- Rubius Therapeutics announced Wednesday it will buy a 135,000-square foot manufacturing facility in Rhode Island to help scale its development and manufacturing capabilities for its cellular therapies.
- The Cambridge, Massachusetts-based biotechnology company said it plans to invest up to $95 million through 2020 and $155 million over a five-plus year period, hiring an additional 150 people to run the facility.
- The facility sale is expected to close in the third quarter of 2018, the company said in a statement. The property will be renovated over the next two years and divided into multiple manufacturing sites.
It's been a bustling summer for Rubius, one of the many small biotechs in Cambridge. Earlier this week, the company closed their initial public offering at $23 per share, grossing $277 million. They began trading on the Nasdaq market July 18 — less than two months after they named a new CEO.
And now they're growing out of Cambridge with a sizable manufacturing facility in Smithfield, Rhode Island. Staffing the site will substantially expand headcount at the biotech, which listed 83 employees as of last month.
While Rubius has generated significant buzz and a sizable IPO, it's still unproven and new. All 12 compounds in its pipeline are in the preclinical phase of testing, targeting cancer, rare diseases and autoimmune diseases.
Only one of its drugs has a timetable for filing an Investigational New Drug application with the Food and Drug Administration. That drug targets a rare birth defect called phenylketonuria, also known as PKU, and Rubius plans to file in the first quarter of 2019.
CEO Pablo Cagnoni described the new Rhode Island facility as a "critical step" in the lengthy process of bringing its cell therapies to market.
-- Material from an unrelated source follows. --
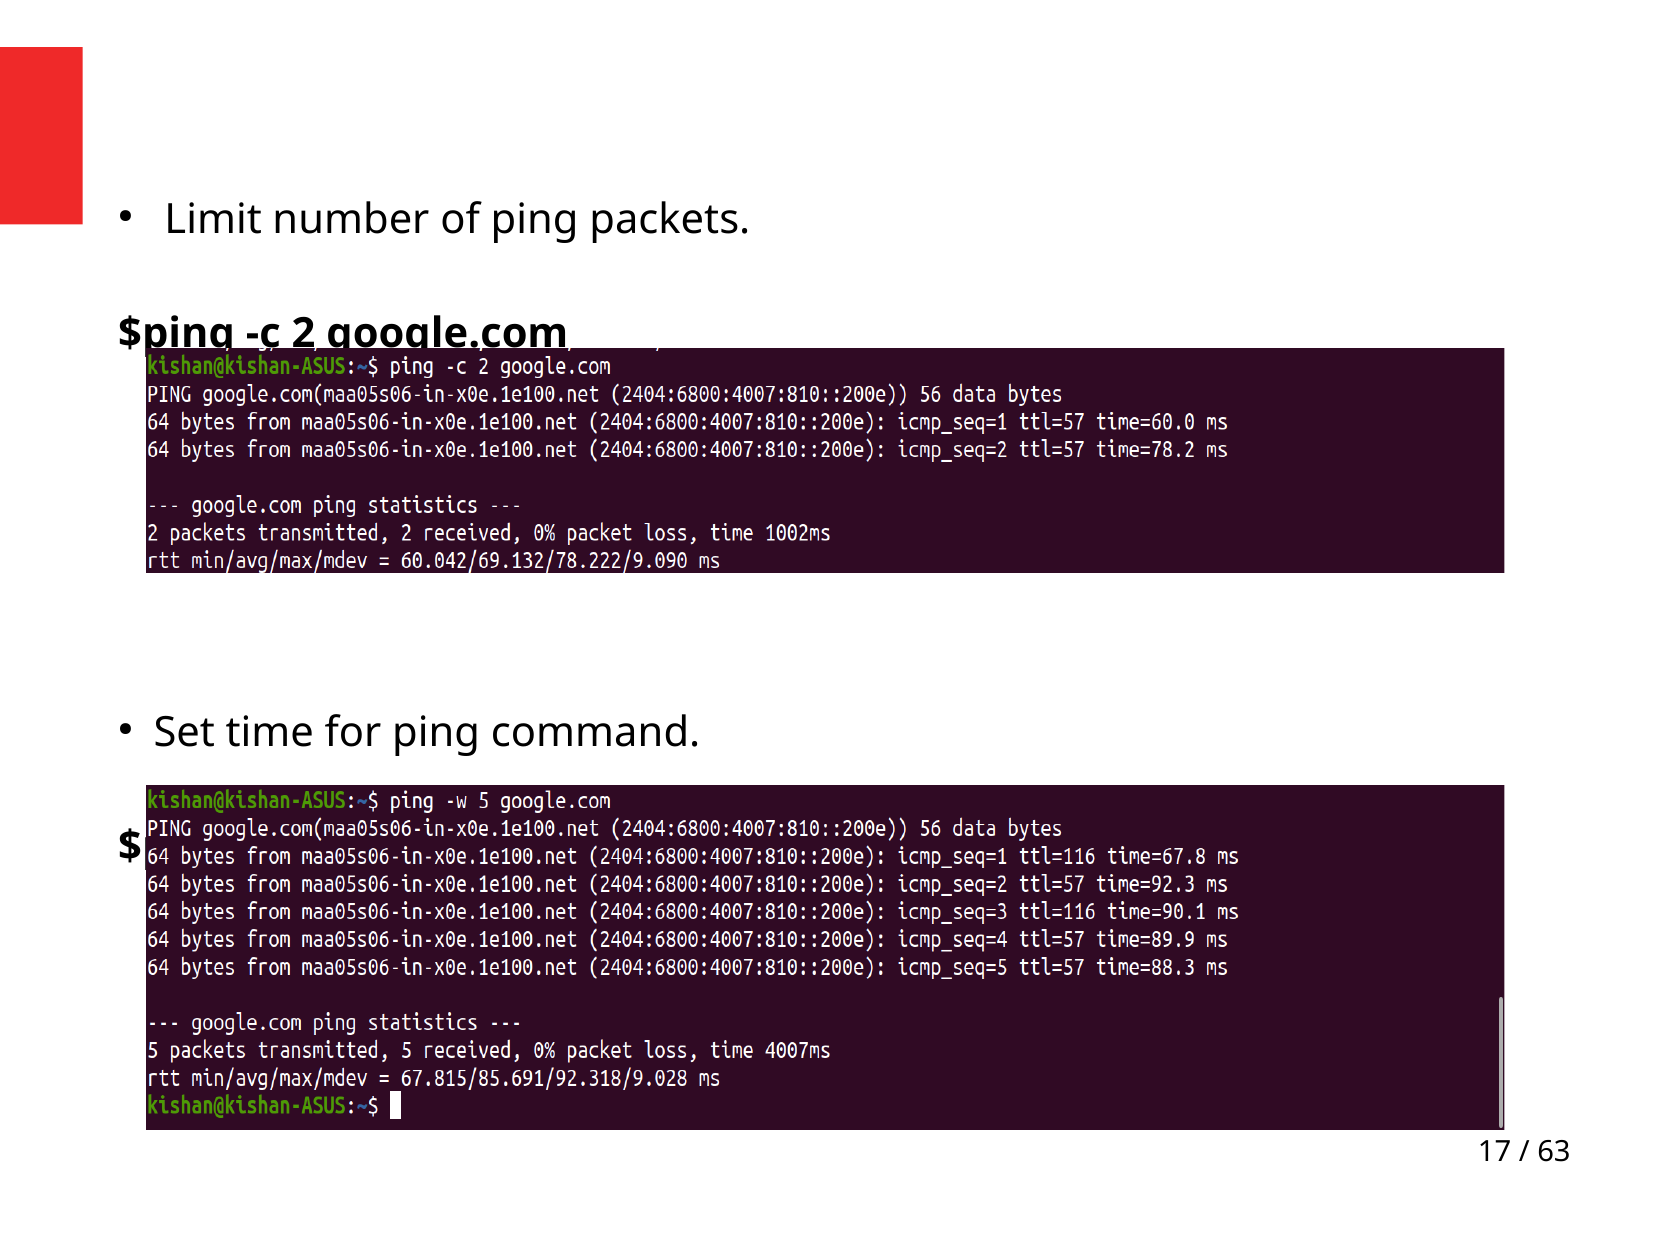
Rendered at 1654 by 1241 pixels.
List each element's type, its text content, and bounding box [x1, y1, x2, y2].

picture [146, 348, 1505, 573]
picture [146, 785, 1505, 1130]
subtitle Limit number of ping packets. $ping -c 2 google.com Set time for ping command. $ping -w 5 google.com [118, 188, 1536, 1062]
The plant will help grow the company's expected cell culture capacity by more than twentyfold by 2020, from 900 liters per month to 18,800 liters per month.
"We believe that by owning our manufacturing capabilities and controlling our supply chain we will be prepared to scale up manufacturing of clinical and potentially commercial supply of our novel therapies," Cagnoni said in a statement.
According to Securities and Exchange Commission filings, Rubius has taken net losses every year since its inception in 2013 — not atypical for a biotech at as early a stage as Rubius. The business posted net losses of $11 million in 2016 and $43.8 million in 2017. It expects net losses to increase as research and development continues, and the company is on pace to lose $61.2 million in 2018 given their figures for the first three months.